For every valid location, the pipeline maps the exact GPS coordinates and forms a dynamic bounding box using a 0.15° spatial radius. This strictly limits the environmental assessment to approximately a 15km radius around the specific coastline, effectively capturing bay-specific micro-climates.

Data Sources

We harness two main pillars of the Copernicus scientific suite:

  • ERA5 Atmospheric Reanalysis: Sourced via the CDS API at 0.25° grid resolution, covering Wind, Atmospheric Pressure, Temperature, and Precipitation.
  • Copernicus Marine Environment (CMEMS): Sourced natively at 0.083° resolution, extracting physical indicators like SST, Salinity, Current Surface Vector Velocities, and Oceanic Waves.

Phase 2 Statistical Classifications

Target Formulation: What makes a "Jellyfish Day"?

For any localized city, Meduseo users submit sighting reports scaled from 0 (Clear) to 4 (Severe Outbreak). To safely attribute an environmental profile, the script calculates the daily arithmetic average of all reports tied to that specific GPS location.

  • Jellyfish Present: If mean > 1.
  • Clear Day: If mean ≤ 1.
  • Threshold Requirement: A city is only considered for statistical analysis if it contains a strict minimum of 10 fully verified reporting days during the summer seasons.

> 1

Mean Load Threshold


Phase 3 Rigorous Statistical Testing

Mann-Whitney U

Because weather variables notoriously violate normal distribution assumptions, we utilize the non-parametric Mann-Whitney U test. This algorithm compares the summed rank of parameter values observed on clear days against jellyfish days.

Cohen's d (Effect Size)

While a p-value strictly specifies if an effect exists, Cohen's d establishes the magnitude of the trigger. Calculated using the difference of means relative to the pooled standard deviation, allowing us to rank occurrences drivers.

FDR Correction

Running unconstrained tests inflates the risk of false positives. We handle this by passing all base p-values through a Benjamini-Hochberg FDR correction. Only metrics satisfying q < 0.05 are tagged as significant drivers.
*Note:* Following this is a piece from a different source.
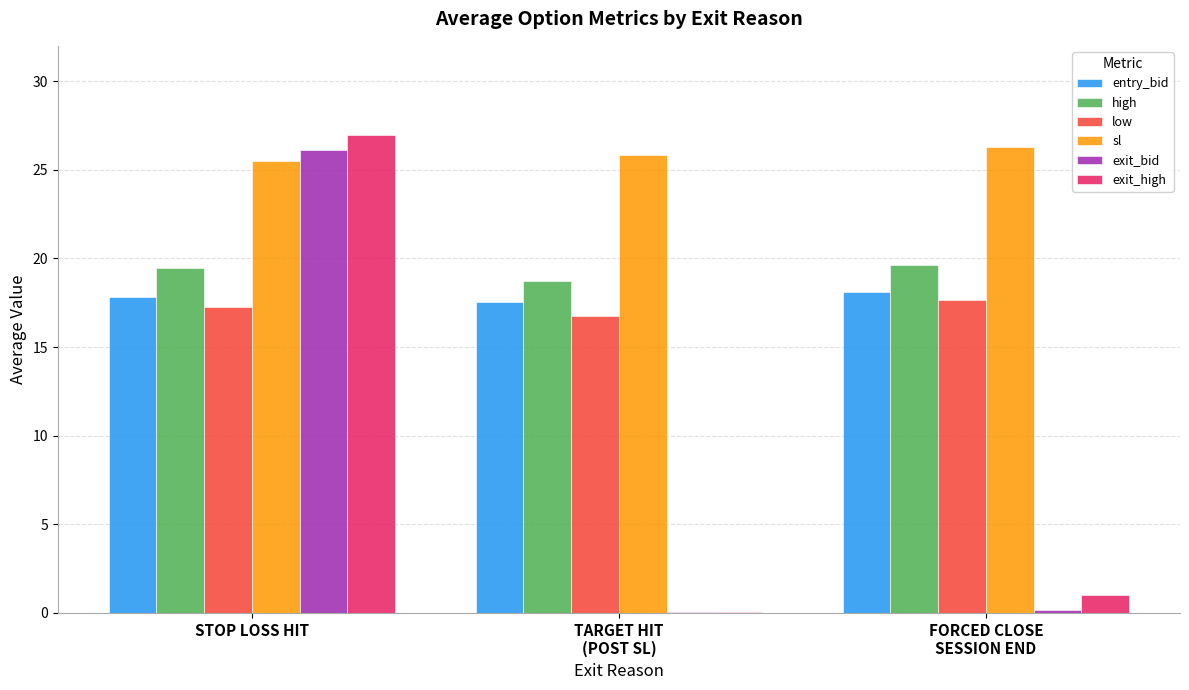

At which category is the sum across all series the highest?

STOP LOSS HIT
Phase 4 Computed Variable Lexicon

Every analysis assesses the native daily state alongside computed chronological delays (lags). Because marine physics requires momentum buildup, analyzing 1-day and 2-day temporal lags allows us to chart delayed environmental transport mechanisms.

Variable Code Display Name Unit Source & Definition
sst Sea Surface Temp °C Copernicus Marine daily mean extraction.
msl_mean Atmospheric Pressure hPa ERA5 reduced to sea level pressure. Indicates general cyclonic activities.
salinity Salinity PSU Marine surface salt concentration (~5m proxy depth).
current_speed Surface Current m/s Magnitude derived through vector coordinates.
wave_height Wave Height m Mean height of the highest 33% of waves (VHM0).
*_lag_1d / 2d Temporal Lags - Tracking 24-hr and 48-hr historical states safely within season boundaries.
*_direction Circular Trajectories ° Statistics evaluate Circular Means avoiding standard arithmetic breakage.